I have fond and powerful memories of my maternal grandmother.  She is still living, now over 80 years of age, spending most days in front of a television in the commons at the nursing home in the small Ontario farm town that has always been her home.

I remember picking peas with her in a garden that seemed to be bigger than a football field.  I remember the rhubarb patch outside her farmhouse where she would get the materials for pies my father loved.  I remember her Christmas pudding, chocolate pies, and corn.  It was just regular corn but even my own sons have grown up calling her “Great-Grandma-who-makes-the-best-corn.”  It really is a title like that.  I remember how she made quilts with ladies from churches and afghans at home as she watched Hee-Haw on Friday nights when we would arrive from the city.  I remember the Christmas she gave all twenty-four of us grandchildren afghans to take with us into our marriages (even the twelve-year olds) because she was sure she was going to die very soon.  That was fifteen years ago.  I remember how each of us grandchildren would always get a bag of gifts at Christmas, always the same gifts: socks, toothpaste, deodorant, and a box of Cadbury’s chocolate candies — all wrapped by Grandma herself.  I remember how up to only a year ago she always insisted I bend my 6’5″ frame down to her height at less than 5’0″ for a full kiss on the lips (not one of my favorite memories!).  I remember taking my grandmother out for a drive a few years ago and how we went to the cemetery so she could water the flowers she kept growing around my grandfather’s grave stone.  These wonderful memories contribute to the varied tapestry of my identity.

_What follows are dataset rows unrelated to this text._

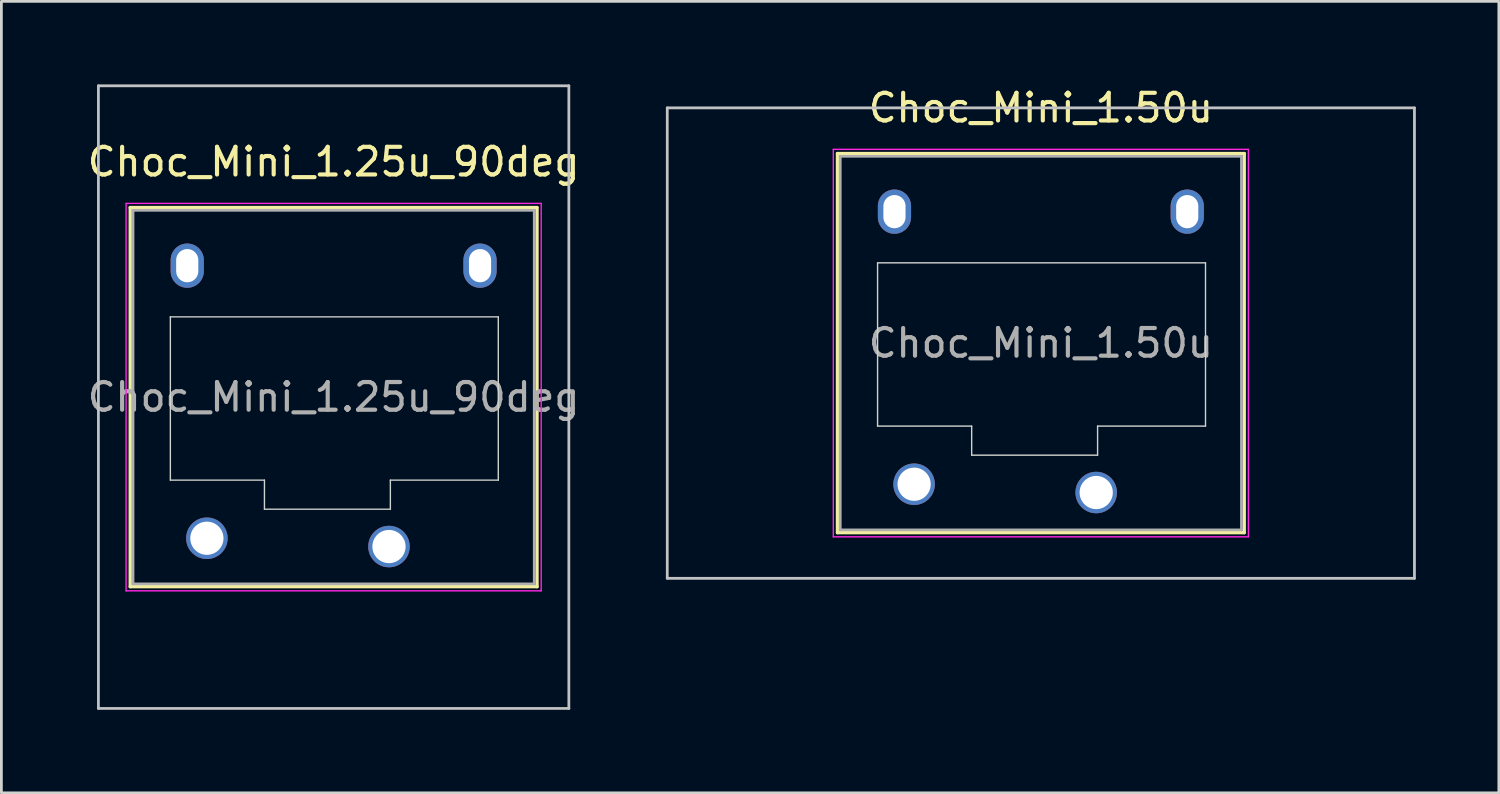
<source format=kicad_pcb>
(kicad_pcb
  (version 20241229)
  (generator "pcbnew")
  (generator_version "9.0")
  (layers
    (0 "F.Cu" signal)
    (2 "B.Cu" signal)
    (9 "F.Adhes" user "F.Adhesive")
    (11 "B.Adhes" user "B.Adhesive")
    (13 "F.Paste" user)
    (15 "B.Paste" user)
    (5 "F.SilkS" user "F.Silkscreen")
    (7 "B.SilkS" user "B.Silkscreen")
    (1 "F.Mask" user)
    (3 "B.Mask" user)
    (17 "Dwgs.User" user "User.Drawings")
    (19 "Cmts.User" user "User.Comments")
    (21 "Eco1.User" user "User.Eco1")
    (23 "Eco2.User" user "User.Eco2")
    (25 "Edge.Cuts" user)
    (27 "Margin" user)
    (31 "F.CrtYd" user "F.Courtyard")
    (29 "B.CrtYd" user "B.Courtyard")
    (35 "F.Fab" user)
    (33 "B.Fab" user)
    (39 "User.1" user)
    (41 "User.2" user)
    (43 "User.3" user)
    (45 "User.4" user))
  (footprint "Choc_Mini_1.50u"
    (layer "F.Cu")
    (at 34.562 9.348)
    (property "Reference" "Choc_Mini_1.50u" (at 0 -8.5 0) (layer "F.SilkS") (effects (font (size 1 1) (thickness 0.15))))
    (attr through_hole)
    (fp_line (start -7.35 -6.85) (end -7.35 6.85) (stroke (width 0.12) (type solid)) (layer "F.SilkS"))
    (fp_line (start -7.35 6.85) (end 7.35 6.85) (stroke (width 0.12) (type solid)) (layer "F.SilkS"))
    (fp_line (start 7.35 -6.85) (end -7.35 -6.85) (stroke (width 0.12) (type solid)) (layer "F.SilkS"))
    (fp_line (start 7.35 6.85) (end 7.35 -6.85) (stroke (width 0.12) (type solid)) (layer "F.SilkS"))
    (fp_line (start -13.5 -8.5) (end -13.5 8.5) (stroke (width 0.1) (type solid)) (layer "Dwgs.User"))
    (fp_line (start -13.5 8.5) (end 13.5 8.5) (stroke (width 0.1) (type solid)) (layer "Dwgs.User"))
    (fp_line (start 13.5 -8.5) (end -13.5 -8.5) (stroke (width 0.1) (type solid)) (layer "Dwgs.User"))
    (fp_line (start 13.5 8.5) (end 13.5 -8.5) (stroke (width 0.1) (type solid)) (layer "Dwgs.User"))
    (fp_line (start -6.85 -6.35) (end -6.85 6.35) (stroke (width 0.1) (type solid)) (layer "Eco1.User"))
    (fp_line (start -6.85 6.35) (end 6.85 6.35) (stroke (width 0.1) (type solid)) (layer "Eco1.User"))
    (fp_line (start 6.85 -6.35) (end -6.85 -6.35) (stroke (width 0.1) (type solid)) (layer "Eco1.User"))
    (fp_line (start 6.85 6.35) (end 6.85 -6.35) (stroke (width 0.1) (type solid)) (layer "Eco1.User"))
    (fp_line (start -5.9 -2.9) (end -5.9 3) (stroke (width 0.05) (type solid)) (layer "Edge.Cuts"))
    (fp_line (start -5.9 3) (end -2.5 3) (stroke (width 0.05) (type solid)) (layer "Edge.Cuts"))
    (fp_line (start -2.5 3) (end -2.5 4.05) (stroke (width 0.05) (type solid)) (layer "Edge.Cuts"))
    (fp_line (start -2.5 4.05) (end 2.05 4.05) (stroke (width 0.05) (type solid)) (layer "Edge.Cuts"))
    (fp_line (start 2.05 3) (end 5.95 3) (stroke (width 0.05) (type solid)) (layer "Edge.Cuts"))
    (fp_line (start 2.05 4.05) (end 2.05 3) (stroke (width 0.05) (type solid)) (layer "Edge.Cuts"))
    (fp_line (start 5.95 -2.9) (end -5.9 -2.9) (stroke (width 0.05) (type solid)) (layer "Edge.Cuts"))
    (fp_line (start 5.95 3) (end 5.95 -2.9) (stroke (width 0.05) (type solid)) (layer "Edge.Cuts"))
    (fp_line (start -7.5 -7) (end -7.5 7) (stroke (width 0.05) (type solid)) (layer "F.CrtYd"))
    (fp_line (start -7.5 7) (end 7.5 7) (stroke (width 0.05) (type solid)) (layer "F.CrtYd"))
    (fp_line (start 7.5 -7) (end -7.5 -7) (stroke (width 0.05) (type solid)) (layer "F.CrtYd"))
    (fp_line (start 7.5 7) (end 7.5 -7) (stroke (width 0.05) (type solid)) (layer "F.CrtYd"))
    (fp_line (start -7.25 -6.75) (end -7.25 6.75) (stroke (width 0.1) (type solid)) (layer "F.Fab"))
    (fp_line (start -7.25 6.75) (end 7.25 6.75) (stroke (width 0.1) (type solid)) (layer "F.Fab"))
    (fp_line (start 7.25 -6.75) (end -7.25 -6.75) (stroke (width 0.1) (type solid)) (layer "F.Fab"))
    (fp_line (start 7.25 6.75) (end 7.25 -6.75) (stroke (width 0.1) (type solid)) (layer "F.Fab"))
    (fp_text user "${REFERENCE}" (at 0 0 0) (layer "F.Fab") (effects (font (size 1 1) (thickness 0.15))))
    (pad "" np_thru_hole oval (at -5.29 -4.75) (size 1.2 1.6) (drill oval 0.8 1.2) (layers "*.Cu" "*.Mask"))
    (pad "" np_thru_hole oval (at 5.29 -4.75) (size 1.2 1.6) (drill oval 0.8 1.2) (layers "*.Cu" "*.Mask"))
    (pad "1" thru_hole circle (at 2 5.4) (size 1.5 1.5) (drill 1.2) (layers "*.Cu" "*.Mask"))
    (pad "2" thru_hole circle (at -4.58 5.1) (size 1.5 1.5) (drill 1.2) (layers "*.Cu" "*.Mask")))
  (footprint "Choc_Mini_1.25u_90deg"
    (layer "F.Cu")
    (at 9.006 11.3)
    (property "Reference" "Choc_Mini_1.25u_90deg" (at 0 -8.5 0) (layer "F.SilkS") (effects (font (size 1 1) (thickness 0.15))))
    (attr through_hole)
    (fp_line (start -7.35 -6.85) (end -7.35 6.85) (stroke (width 0.12) (type solid)) (layer "F.SilkS"))
    (fp_line (start -7.35 6.85) (end 7.35 6.85) (stroke (width 0.12) (type solid)) (layer "F.SilkS"))
    (fp_line (start 7.35 -6.85) (end -7.35 -6.85) (stroke (width 0.12) (type solid)) (layer "F.SilkS"))
    (fp_line (start 7.35 6.85) (end 7.35 -6.85) (stroke (width 0.12) (type solid)) (layer "F.SilkS"))
    (fp_line (start -8.5 -11.25) (end 8.5 -11.25) (stroke (width 0.1) (type solid)) (layer "Dwgs.User"))
    (fp_line (start -8.5 11.25) (end -8.5 -11.25) (stroke (width 0.1) (type solid)) (layer "Dwgs.User"))
    (fp_line (start 8.5 -11.25) (end 8.5 11.25) (stroke (width 0.1) (type solid)) (layer "Dwgs.User"))
    (fp_line (start 8.5 11.25) (end -8.5 11.25) (stroke (width 0.1) (type solid)) (layer "Dwgs.User"))
    (fp_line (start -6.85 -6.35) (end -6.85 6.35) (stroke (width 0.1) (type solid)) (layer "Eco1.User"))
    (fp_line (start -6.85 6.35) (end 6.85 6.35) (stroke (width 0.1) (type solid)) (layer "Eco1.User"))
    (fp_line (start 6.85 -6.35) (end -6.85 -6.35) (stroke (width 0.1) (type solid)) (layer "Eco1.User"))
    (fp_line (start 6.85 6.35) (end 6.85 -6.35) (stroke (width 0.1) (type solid)) (layer "Eco1.User"))
    (fp_line (start -5.9 -2.9) (end -5.9 3) (stroke (width 0.05) (type solid)) (layer "Edge.Cuts"))
    (fp_line (start -5.9 3) (end -2.5 3) (stroke (width 0.05) (type solid)) (layer "Edge.Cuts"))
    (fp_line (start -2.5 3) (end -2.5 4.05) (stroke (width 0.05) (type solid)) (layer "Edge.Cuts"))
    (fp_line (start -2.5 4.05) (end 2.05 4.05) (stroke (width 0.05) (type solid)) (layer "Edge.Cuts"))
    (fp_line (start 2.05 3) (end 5.95 3) (stroke (width 0.05) (type solid)) (layer "Edge.Cuts"))
    (fp_line (start 2.05 4.05) (end 2.05 3) (stroke (width 0.05) (type solid)) (layer "Edge.Cuts"))
    (fp_line (start 5.95 -2.9) (end -5.9 -2.9) (stroke (width 0.05) (type solid)) (layer "Edge.Cuts"))
    (fp_line (start 5.95 3) (end 5.95 -2.9) (stroke (width 0.05) (type solid)) (layer "Edge.Cuts"))
    (fp_line (start -7.5 -7) (end -7.5 7) (stroke (width 0.05) (type solid)) (layer "F.CrtYd"))
    (fp_line (start -7.5 7) (end 7.5 7) (stroke (width 0.05) (type solid)) (layer "F.CrtYd"))
    (fp_line (start 7.5 -7) (end -7.5 -7) (stroke (width 0.05) (type solid)) (layer "F.CrtYd"))
    (fp_line (start 7.5 7) (end 7.5 -7) (stroke (width 0.05) (type solid)) (layer "F.CrtYd"))
    (fp_line (start -7.25 -6.75) (end -7.25 6.75) (stroke (width 0.1) (type solid)) (layer "F.Fab"))
    (fp_line (start -7.25 6.75) (end 7.25 6.75) (stroke (width 0.1) (type solid)) (layer "F.Fab"))
    (fp_line (start 7.25 -6.75) (end -7.25 -6.75) (stroke (width 0.1) (type solid)) (layer "F.Fab"))
    (fp_line (start 7.25 6.75) (end 7.25 -6.75) (stroke (width 0.1) (type solid)) (layer "F.Fab"))
    (fp_text user "${REFERENCE}" (at 0 0 0) (layer "F.Fab") (effects (font (size 1 1) (thickness 0.15))))
    (pad "" np_thru_hole oval (at -5.29 -4.75) (size 1.2 1.6) (drill oval 0.8 1.2) (layers "*.Cu" "*.Mask"))
    (pad "" np_thru_hole oval (at 5.29 -4.75) (size 1.2 1.6) (drill oval 0.8 1.2) (layers "*.Cu" "*.Mask"))
    (pad "1" thru_hole circle (at 2 5.4) (size 1.5 1.5) (drill 1.2) (layers "*.Cu" "*.Mask"))
    (pad "2" thru_hole circle (at -4.58 5.1) (size 1.5 1.5) (drill 1.2) (layers "*.Cu" "*.Mask")))
  (gr_rect
    (start -3 -3)
    (end 51.112 25.6)
    (stroke (width 0.1) (type default))
    (fill no)
    (layer "Edge.Cuts")))
</source>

Where would we be without our memories?

My grandmother began to lose her independence about three years ago.  Like many, she didn’t accept this easily.  But the nursing home — a good one — was inevitable.  About two years ago my mother would talk about how Grandma’s memory was slipping.  We sent pictures for recognition sake, and Mom would keep Grandma updated on my family.  We are usually only able to visit Canada once or twice a year, so I expected she would not know who we were anymore.  But for the next two or three visits she did.  She would mention my sons’ names.  She could connect me to my mother.  She remembered details of our history.  She would comment on the fulness of my beard, which really had more to do with the increasing pudginess of the cheeks under my beard.

Then last October, my last visit home, Grandma had no idea who I was.  Mentally, she has deteriorated considerably.  She used to talk about “those people” who would sit down in the commons staring at the television all day, now she does the same.  She is still very pleasant, and not all who suffer from dementia are.  What breaks my heart is the emotion that seemed to grip her the most as we sat in an empty dining room trying to make chit-chat and keep alive the bonds of relationship.  She seemed terrified.  I can only wonder what must have been going through her mind.  Who is this man?  Why are we alone in this dining room?  What is he referring to?  I hurt, not for what I have lost.  I still have those same memories, and her ailments cannot take those away.  I hurt for her, and what she has lost.

Who do we become without our memories?

As I count it, the word “remember” is used eight times in this twenty-one verse section of the second surah.  Allah speaks directly to the Jewish “children of Israel” reminding them of their chosen position, rescue from Egypt, guidance through the Law, provision in the Desert, and protection in Conquest.  We need to recall that Muslims claim Allah is the same God of the Jews and Christians.  The history of the Bible (at least the big events) is assumed in the Qur’an.  After all God has done for the Jews  in the past, will they truly ignore Him now when He speaks to them once again through the Qur’an (2:41)?

As the Qur’an describes it, the key is whether the Jews will “remember.”  If they will not, they will lose their identity.  Fear will engulf them.  Uprooted from the past, they will be unable to trust.

What is it that makes you who you are?  Where have you been?  What has God done to bring you this far?  That we must remember.